Start of Block
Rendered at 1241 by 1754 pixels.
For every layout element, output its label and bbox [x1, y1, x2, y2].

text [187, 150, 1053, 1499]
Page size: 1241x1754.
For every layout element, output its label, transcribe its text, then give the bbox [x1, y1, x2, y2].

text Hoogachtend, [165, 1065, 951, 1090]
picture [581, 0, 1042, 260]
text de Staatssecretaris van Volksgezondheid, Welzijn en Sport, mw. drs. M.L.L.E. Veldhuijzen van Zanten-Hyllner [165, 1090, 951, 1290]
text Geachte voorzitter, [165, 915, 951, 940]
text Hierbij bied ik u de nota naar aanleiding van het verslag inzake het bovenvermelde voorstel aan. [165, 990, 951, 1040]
End of Block
→ **Problem to solve**:
Repeat the data in full, exactly as supplied.

→ **Result for this task**:
Rendered at 1241 by 1754 pixels.
For every layout element, output its label and bbox [x1, y1, x2, y2].

text [187, 150, 1053, 1499]
Page size: 1241x1754.
For every layout element, output its label, transcribe its text, then give the bbox [x1, y1, x2, y2].

text Hoogachtend, [165, 1065, 951, 1090]
picture [581, 0, 1042, 260]
text de Staatssecretaris van Volksgezondheid, Welzijn en Sport, mw. drs. M.L.L.E. Veldhuijzen van Zanten-Hyllner [165, 1090, 951, 1290]
text Geachte voorzitter, [165, 915, 951, 940]
text Hierbij bied ik u de nota naar aanleiding van het verslag inzake het bovenvermelde voorstel aan. [165, 990, 951, 1040]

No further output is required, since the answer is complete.